International human rights standards establish the right of everyone to participate in peaceful demonstrations, the experts said. Any restriction to the freedoms of peaceful assembly and expression must be provided by the law and be necessary and proportional.
“The restrictions imposed lately by the Cameroonian authorities on the rights to peaceful assembly and expression appear to ignore such criteria, provided for by the international instruments to which Cameroon is a party,” they said. In particular, the experts underline that the country’s 2014 anti-terrorism law should not be used to curtail peaceful assembly, marches or demonstrations organised by political parties during an electoral process. Under this law, police custody can be extended from 48 hours to 15 days, and jurisdiction transferred to military courts.
Independent experts appointed by the Human Rights Council have previously expressed concerns to the authorities of Cameroon that a broad definition of terrorism, such as “disruption of the normal functioning of public services", could be misused to ban peaceful assembly.
These worries had still not been addressed, the experts said. The authorities should respect the national legal framework for demonstrations, which requires organisers to notify local authorities seven days prior to a demonstration.
The experts acknowledged as a positive step thedropping of charges against 52 militants of the Mouvement de la Renaissance du Cameroun on 4 December, at the request of the Attorney General at the Littoral Court of Appeal, under the instructions of the Minister of Justice.
“The allegations received last month seem to indicate the establishment of a repressive climate towards civil society, political parties, and people critical of the outcome of the elections, whether it concerns their right to express their views or to manifest freely,” the experts said.
The experts repeated their calls for a review of the 2014 antiterrorism law to ensure it is not used to restrict fundamental freedoms, such as the rights to freedom of expression, peaceful assembly and association. They also urged the Government to ensure a wider democratic space is guaranteed before, during and after the forthcoming legislative and municipal elections scheduled in 2019.
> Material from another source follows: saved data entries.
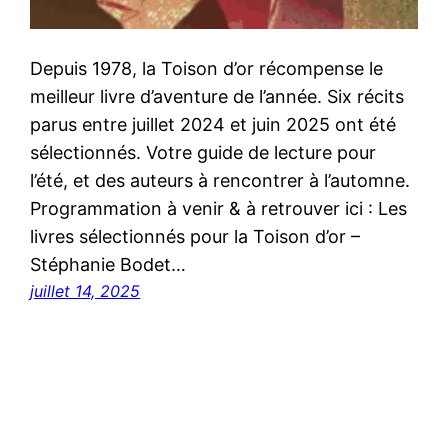
Depuis 1978, la Toison d’or récompense le
meilleur livre d’aventure de l’année. Six récits
parus entre juillet 2024 et juin 2025 ont été
sélectionnés. Votre guide de lecture pour
l’été, et des auteurs à rencontrer à l’automne.
Programmation à venir & à retrouver ici : Les
livres sélectionnés pour la Toison d’or –
Stéphanie Bodet…
juillet 14, 2025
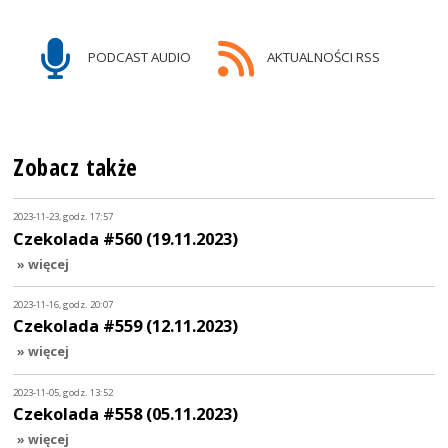
PODCAST AUDIO
AKTUALNOŚCI RSS
Zobacz także
2023-11-23, godz. 17:57
Czekolada #560 (19.11.2023)
» więcej
2023-11-16, godz. 20:07
Czekolada #559 (12.11.2023)
» więcej
2023-11-05, godz. 13:52
Czekolada #558 (05.11.2023)
» więcej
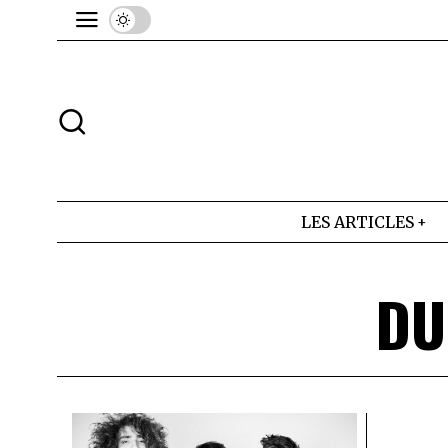
LES ARTICLES
DU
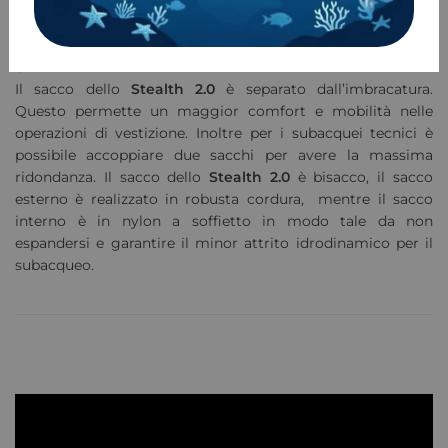
16kg di peso e distribuirlo in modo tale da raggiungere
l’assetto ideale ed un comfort senza eguali.
Sacco
Il sacco dello
Stealth 2.0
è separato dall’imbracatura.
Questo permette un maggior comfort e mobilità nelle
operazioni di vestizione. Inoltre per i subacquei tecnici è
possibile accoppiare due sacchi per avere la massima
ridondanza. Il sacco dello
Stealth 2.0
è bisacco, il sacco
esterno è realizzato in robusta cordura, mentre il sacco
interno è in nylon a soffietto in modo tale da non
espandersi e garantire il minor attrito idrodinamico per il
subacqueo.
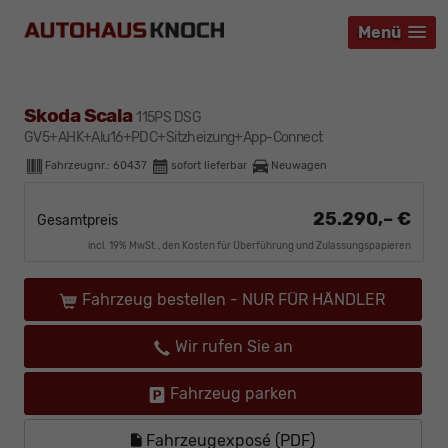
Menü
Menü
Menü
Skoda Scala
115PS DSG
GV5+AHK+Alu16+PDC+Sitzheizung+App-Connect
Fahrzeugnr.:
60437
sofort lieferbar
Neuwagen
25.290,– €
Gesamtpreis
incl. 19% MwSt., den Kosten für Überführung und Zulassungspapieren
Fahrzeug bestellen - NUR FÜR HÄNDLER
Wir rufen Sie an
Fahrzeug parken
Fahrzeugexposé (PDF)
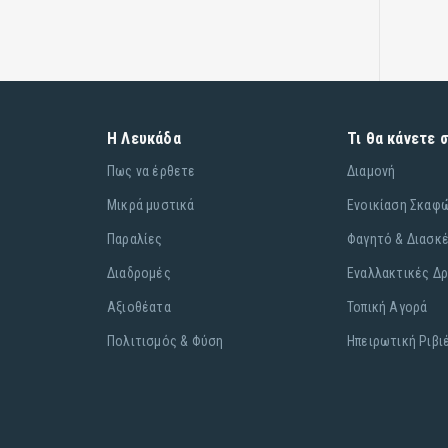
Η Λευκάδα
Τι θα κάνετε 
Πως να έρθετε
Διαμονή
Μικρά μυστικά
Ενοικίαση Σκαφ
Παραλίες
Φαγητό & Διασκ
Διαδρομές
Εναλλακτικές Δ
Αξιοθέατα
Τοπική Αγορά
Πολιτισμός & Φύση
Ηπειρωτική Ριβι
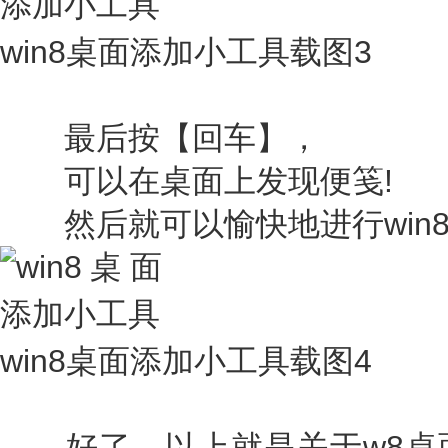
win8桌面添加小工具载图3
最后按【回车】，
可以在桌面上发现便笺!
然后就可以愉快地进行win8
win8桌面添加小工具载图4
好了，以上就是关于w8桌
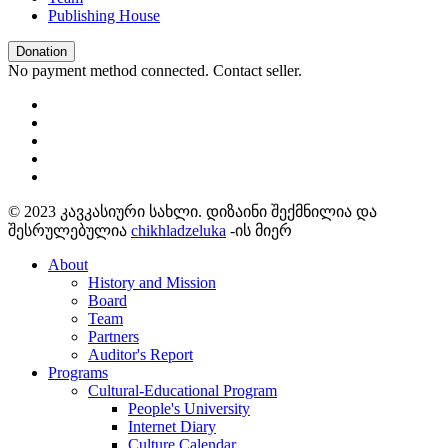
Publishing House
Donation
No payment method connected. Contact seller.
© 2023 კავკასიური სახლი. დიზაინი შექმნილია და
შესრულებულია
chikhladzeluka
-ის მიერ
About
History and Mission
Board
Team
Partners
Auditor's Report
Programs
Cultural-Educational Program
People's University
Internet Diary
Culture Calendar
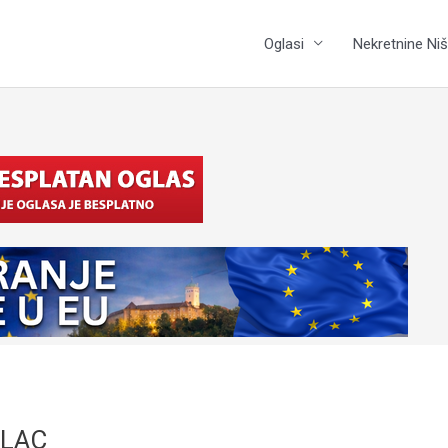
Oglasi
Nekretnine Niš
ILAC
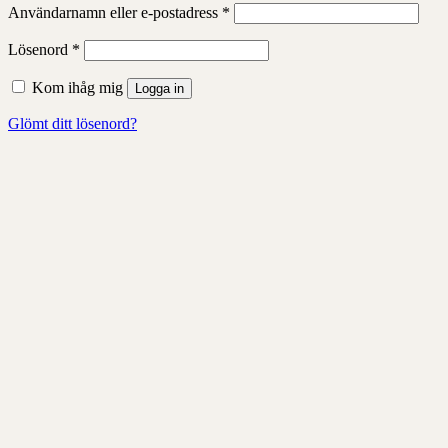
Obligatoriskt
Användarnamn eller e-postadress
*
Obligatoriskt
Lösenord
*
Kom ihåg mig
Logga in
Glömt ditt lösenord?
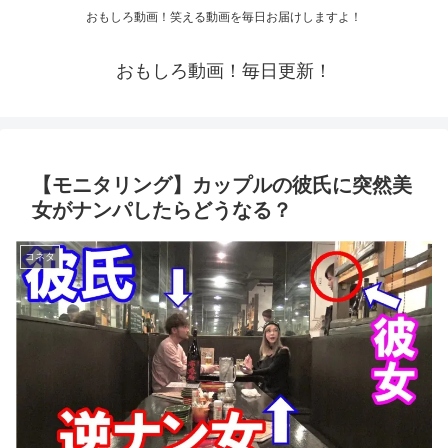
おもしろ動画！笑える動画を毎日お届けしますよ！
おもしろ動画！毎日更新！
【モニタリング】カップルの彼氏に突然美
女がナンパしたらどうなる？
コネタ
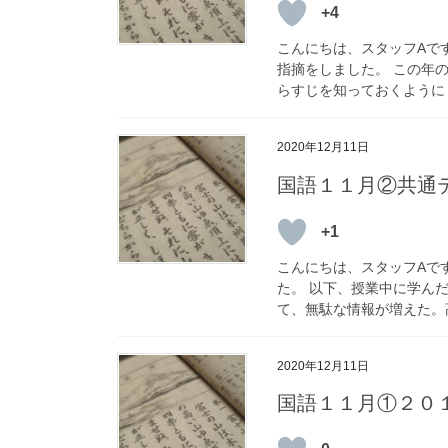
+4
こんにちは、スタッフAで
指摘をしました。 この年
らすじを知っておくようにし
2020年12月11日
国語１１月②共通
+1
こんにちは、スタッフAで
た。 以下、授業中に学ん
て、無駄な情報が増えた。高
2020年12月11日
国語１１月①２０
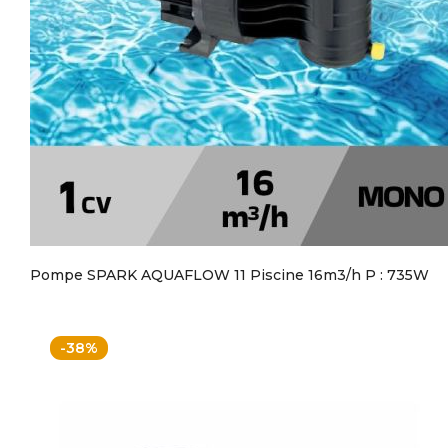
Pompe SPARK AQUAFLOW 11 Piscine 16m3/h P : 735W
-38%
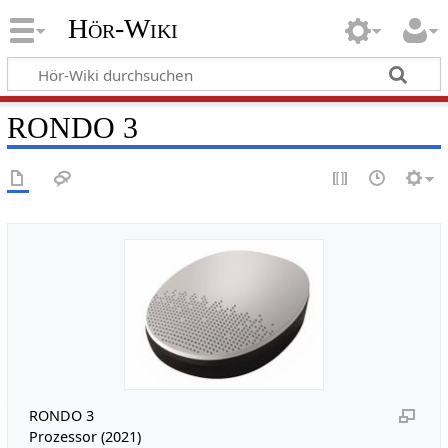
Hör-Wiki
RONDO 3
RONDO 3
Prozessor (2021)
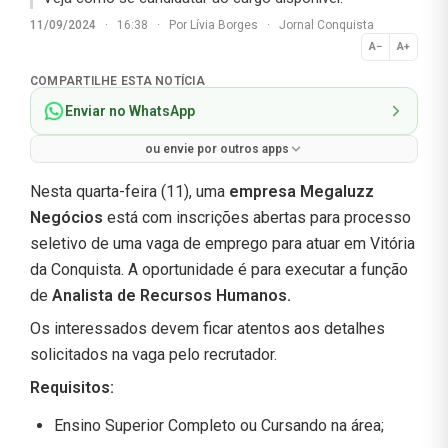
11/09/2024
·
16:38
·
Por
Lívia Borges
·
Jornal Conquista
A−
A+
Normal
COMPARTILHE ESTA NOTÍCIA
Enviar no WhatsApp
ou envie por outros apps
Nesta quarta-feira (11), uma
empresa Megaluzz
Negócios
está com inscrições abertas para processo
seletivo de uma vaga de emprego para atuar em Vitória
da Conquista. A oportunidade é para executar a função
de
Analista de Recursos Humanos
.
Os interessados devem ficar atentos aos detalhes
solicitados na vaga pelo recrutador.
Requisitos:
Ensino Superior Completo ou Cursando na área;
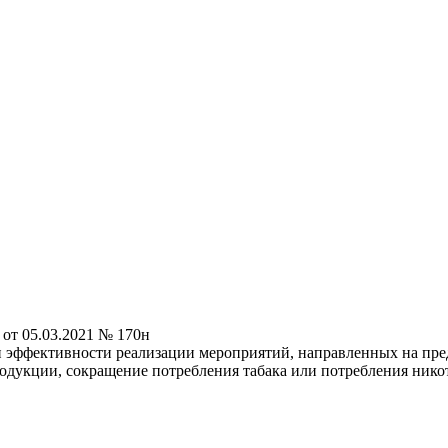
от 05.03.2021 № 170н
 эффективности реализации мероприятий, направленных на пре
одукции, сокращение потребления табака или потребления ник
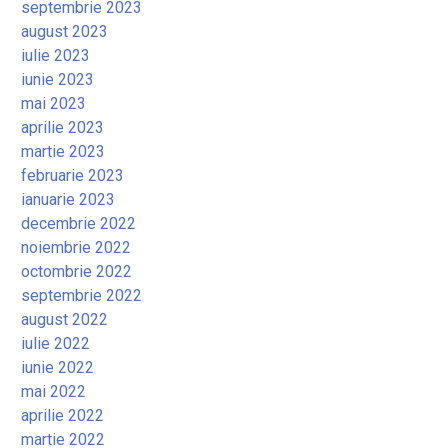
septembrie 2023
august 2023
iulie 2023
iunie 2023
mai 2023
aprilie 2023
martie 2023
februarie 2023
ianuarie 2023
decembrie 2022
noiembrie 2022
octombrie 2022
septembrie 2022
august 2022
iulie 2022
iunie 2022
mai 2022
aprilie 2022
martie 2022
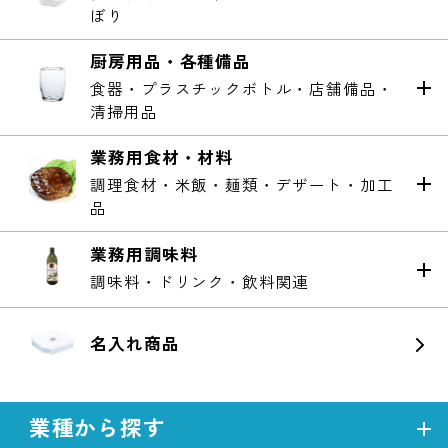
ぼり
厨房用品・各種備品
食器・プラスチックボトル・店舗備品・
清掃用品
業務用食材・材料
調理食材・米飯・麺類・デザート・加工
品
業務用調味料
調味料・ドリンク・飲料関連
名入れ商品
業種から探す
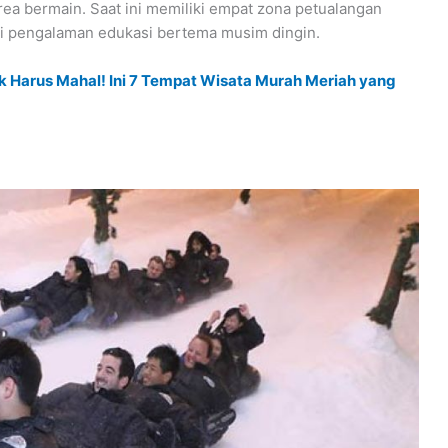
rea bermain. Saat ini memiliki empat zona petualangan
i pengalaman edukasi bertema musim dingin.
k Harus Mahal! Ini 7 Tempat Wisata Murah Meriah yang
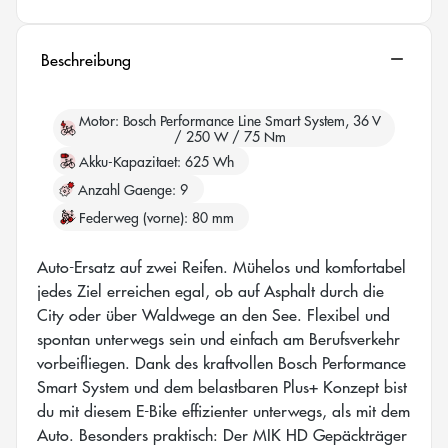
Beschreibung
Motor
Bosch Performance Line Smart System, 36 V
/ 250 W / 75 Nm
Akku-Kapazitaet
625 Wh
Anzahl Gaenge
9
Federweg (vorne)
80 mm
Auto-Ersatz auf zwei Reifen. Mühelos und komfortabel
jedes Ziel erreichen egal, ob auf Asphalt durch die
City oder über Waldwege an den See. Flexibel und
spontan unterwegs sein und einfach am Berufsverkehr
vorbeifliegen. Dank des kraftvollen Bosch Performance
Smart System und dem belastbaren Plus+ Konzept bist
du mit diesem E-Bike effizienter unterwegs, als mit dem
Auto. Besonders praktisch: Der MIK HD Gepäckträger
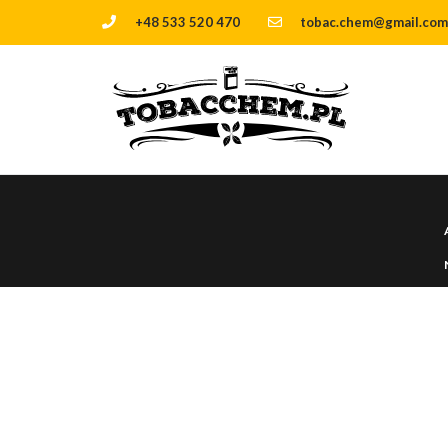
+48 533 520 470
tobac.chem@gmail.com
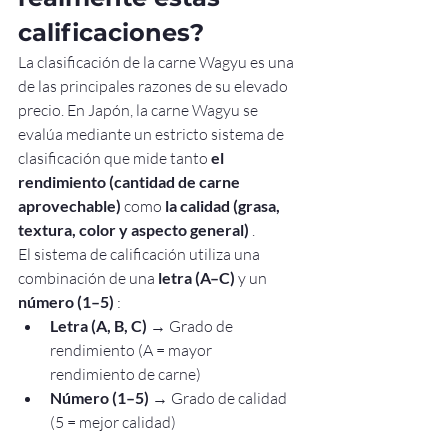
calificaciones?
La clasificación de la carne Wagyu es una 
de las principales razones de su elevado 
precio. En Japón, la carne Wagyu se 
evalúa mediante un estricto sistema de 
clasificación que mide tanto 
el 
rendimiento (cantidad de carne 
aprovechable)
 como 
la calidad (grasa, 
textura, color y aspecto general)
 .
El sistema de calificación utiliza una 
combinación de una 
letra (A–C)
 y un 
número (1–5)
 :
Letra (A, B, C)
 → Grado de 
rendimiento (A = mayor 
rendimiento de carne)
Número (1–5)
 → Grado de calidad 
(5 = mejor calidad)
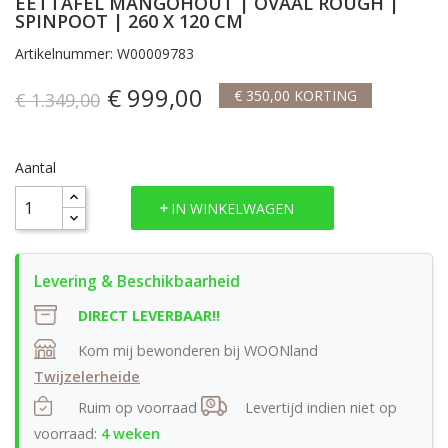
EETTAFEL MANGOHOUT | OVAAL ROUGH |
SPINPOOT | 260 X 120 CM
Artikelnummer: W00009783
€ 999,00
€ 350,00 KORTING
€ 1.349,00
Aantal
IN WINKELWAGEN
DIRECT LEVERBAAR!!
Kom mij bewonderen bij WOONland
Twijzelerheide
Ruim op voorraad
Levertijd indien niet op
voorraad:
4 weken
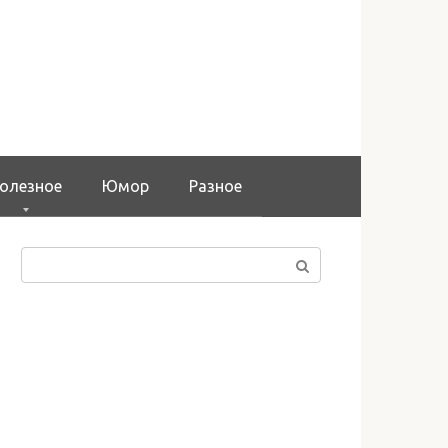
олезное
Юмор
Разное
Поиск:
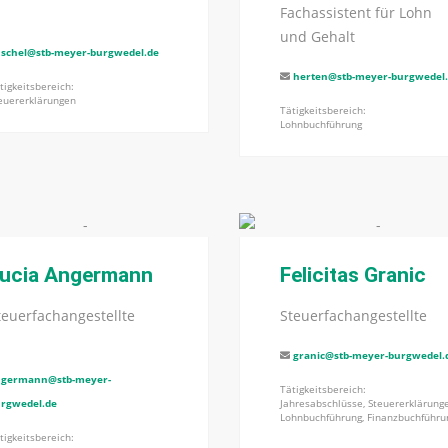
Fachassistent für Lohn
und Gehalt
schel@stb-meyer-burgwedel.de
herten@stb-meyer-burgwedel
tigkeitsbereich:
euererklärungen
Tätigkeitsbereich:
Lohnbuchführung
ucia Angermann
Felicitas Granic
teuerfachangestellte
Steuerfachangestellte
granic@stb-meyer-burgwedel.
germann@stb-meyer-
Tätigkeitsbereich:
rgwedel.de
Jahresabschlüsse, Steuererklärung
Lohnbuchführung, Finanzbuchführu
tigkeitsbereich:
The Special Rapporteurs and Independent Experts are part of what is known as the Special Procedures of the Human Rights Council. Special Procedures, the largest body of independent experts in the UN Human Rights system, is the general name of the Council’s independent fact-finding and monitoring mechanisms that address either specific country situations or thematic issues in all parts of the world. Special Procedures experts work on a voluntary basis; they are not UN staff and do not receive a salary for their work. They are independent from any government or organization and serve in their individual capacity.